Southampton Town Board members are discussing a protocol for officials and developers to follow in the event human remains are found at construction sites. The topic was prompted by the discovery of remains two weeks ago at a site in Shinnecock Hills, an area once inhabited by the Shinnecock Indian Nation.
Supervisor Jay Schneiderman said he tapped the East Hampton Town Planning Department, looking for advice, but learned East Hampton does not have a protocol in place, either. In his conversations, Schneiderman said he learned New York State has a map of archaeologically sensitive areas, known as the “circles and squares” map and East Hampton had considered hiring an archaeologist to “dive deeper” and make a more detailed map, but nothing had come to fruition. However, he noted East Hampton Town officials do seem willing to sit down with Southampton officials to discuss a protocol.
“It may be something for September or October,” he said.
In the meantime, Schneiderman said the town is facing two issues: how to pre-identify likely archaeologically sensitive properties before digging starts and when to have an archaeologist on site.

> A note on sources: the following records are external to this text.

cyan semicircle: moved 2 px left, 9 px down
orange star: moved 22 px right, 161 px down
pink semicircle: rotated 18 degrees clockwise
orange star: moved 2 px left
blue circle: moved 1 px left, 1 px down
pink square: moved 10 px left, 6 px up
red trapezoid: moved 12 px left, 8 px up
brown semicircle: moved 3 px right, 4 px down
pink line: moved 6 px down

Councilman John Bouvier, who visited the construction site with Schneiderman, credited the developer for doing the right thing and stopping work.

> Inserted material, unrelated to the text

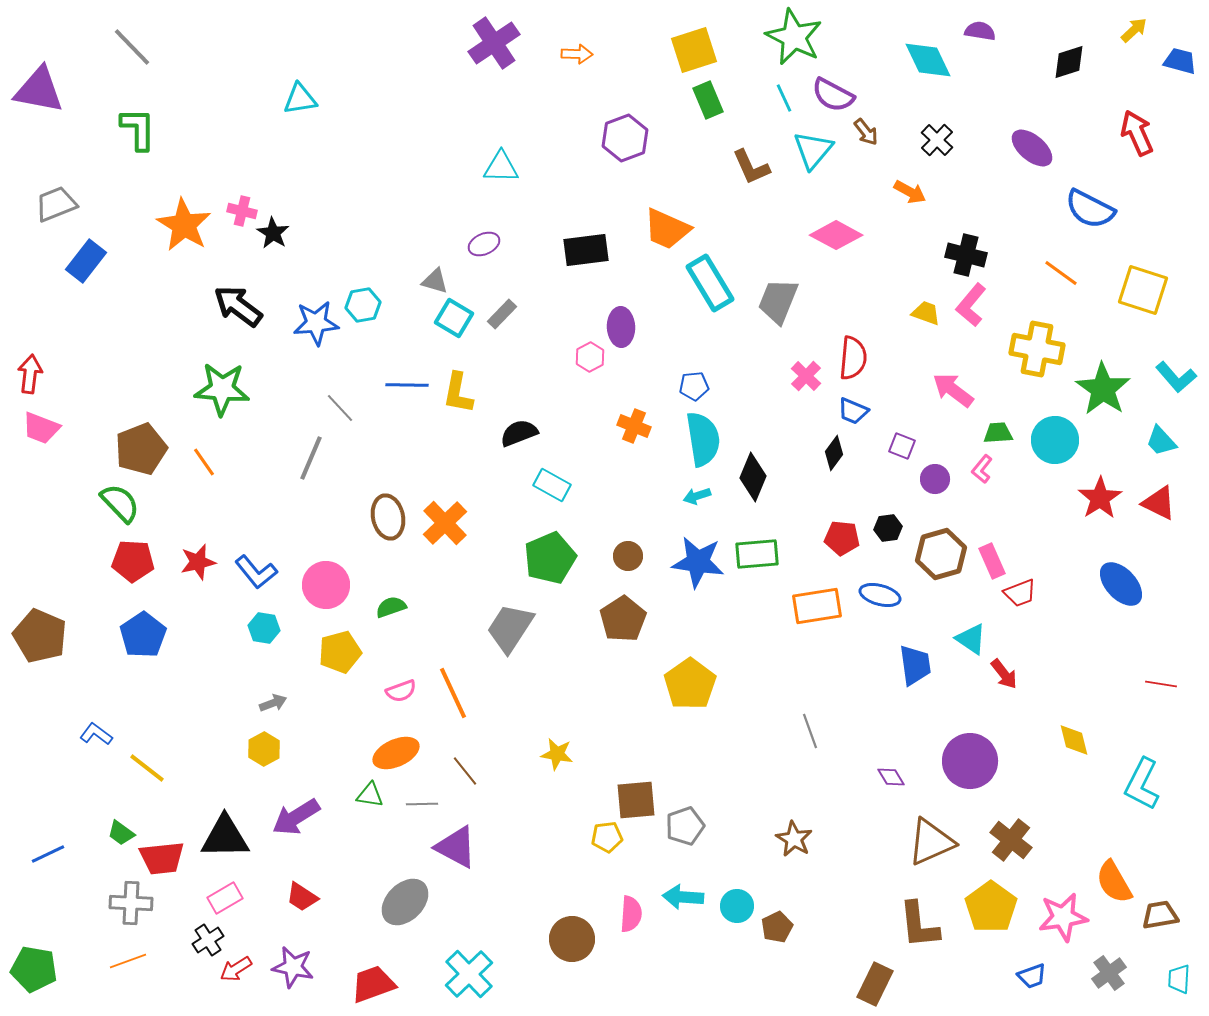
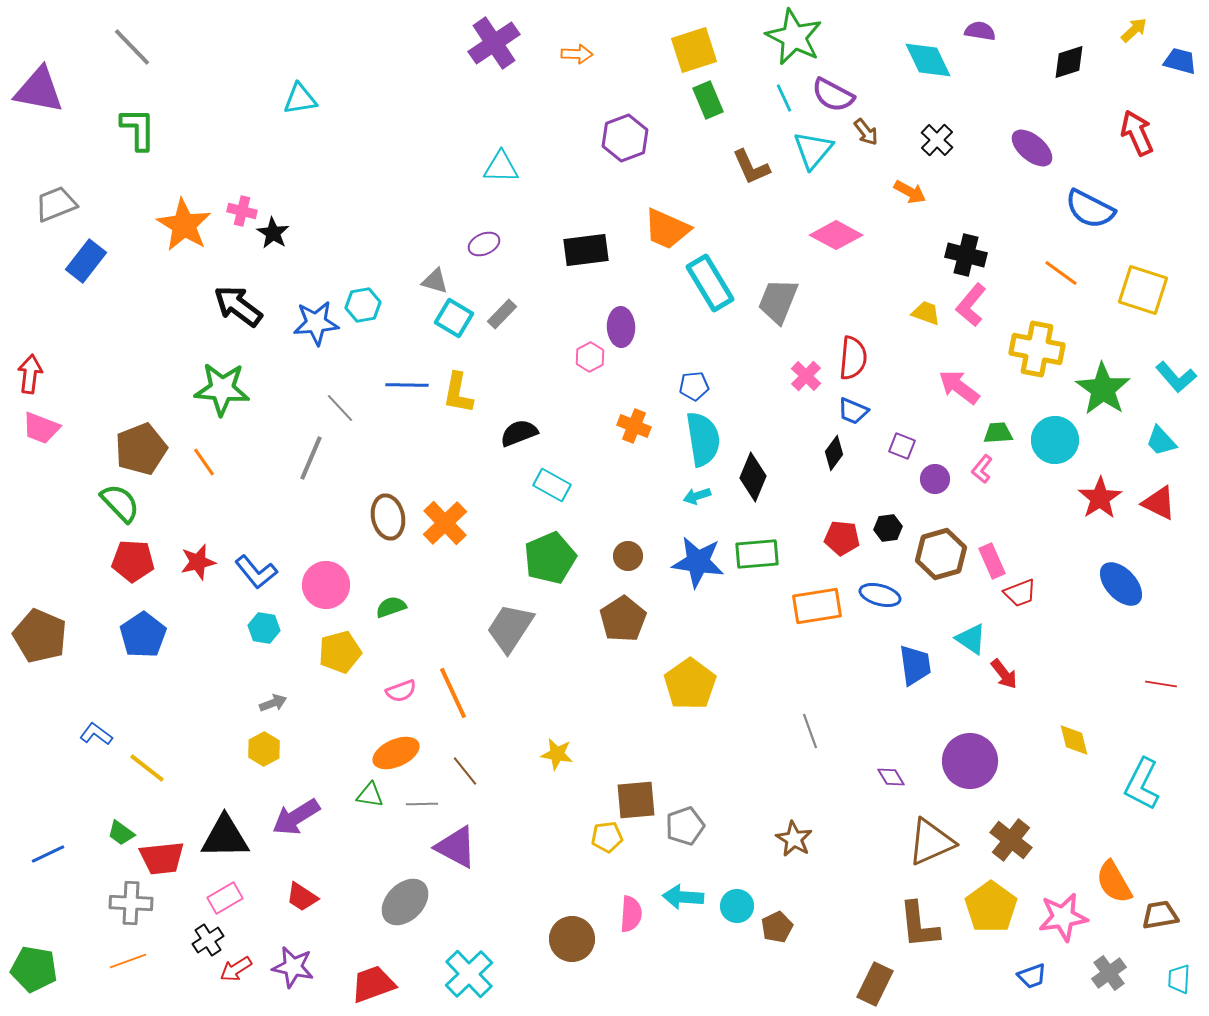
pink arrow at (953, 390): moved 6 px right, 3 px up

“It was good to see that we are going to work hard and try to do this and have more protocol involved, particularly in a sensitive area,” he said.

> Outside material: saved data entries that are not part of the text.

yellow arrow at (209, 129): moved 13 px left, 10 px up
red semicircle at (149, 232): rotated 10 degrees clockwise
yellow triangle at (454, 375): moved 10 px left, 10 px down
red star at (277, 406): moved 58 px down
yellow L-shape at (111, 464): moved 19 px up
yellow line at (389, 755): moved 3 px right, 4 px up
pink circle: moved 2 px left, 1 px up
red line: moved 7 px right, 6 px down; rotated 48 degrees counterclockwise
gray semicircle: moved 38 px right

But Councilwoman Christine Scalera said the town does have a protocol, which has been used in the past, and has been signed with the Shinnecock Tribal Council.
“So, we can use that as a starting place for potential future finds,” she said.
A skull, leg bone, and a blue glass flask were unearthed by construction workers digging a foundation at 10 Hawthorne Road in Shinnecock Hills on August 13. Construction on the project was immediately halted pending an investigation. At the time, a Suffolk County Police spokeswoman said the bones were believed to have been buried for at least 50 years. A detailed analysis has not been completed by forensic scientists and archaeological consultants. The town is currently considering preserving the property using money from the Community Preservation Fund.
“We are doing our best to just try and preserve that property. If not, we will have to wrestle with how to develop it, so obviously, it is going to be a sensitive matter. So, preservation would be the best option, but we can’t always come to an agreement on the price,” Schneiderman said.
Tribal members have previously stated that they would like to see the land preserved, but also a protocol ironed out for future finds.
Burials and other artifacts have been found in the Shinnecock Hills area, the supervisor said. “I understand why the Shinnecock Nation is particularly concerned about the Shinnecock Hills area. So, if nowhere else but that area, we do a little more homework and try to maybe prioritize our acquisitions in that area, I think that would go a long way.”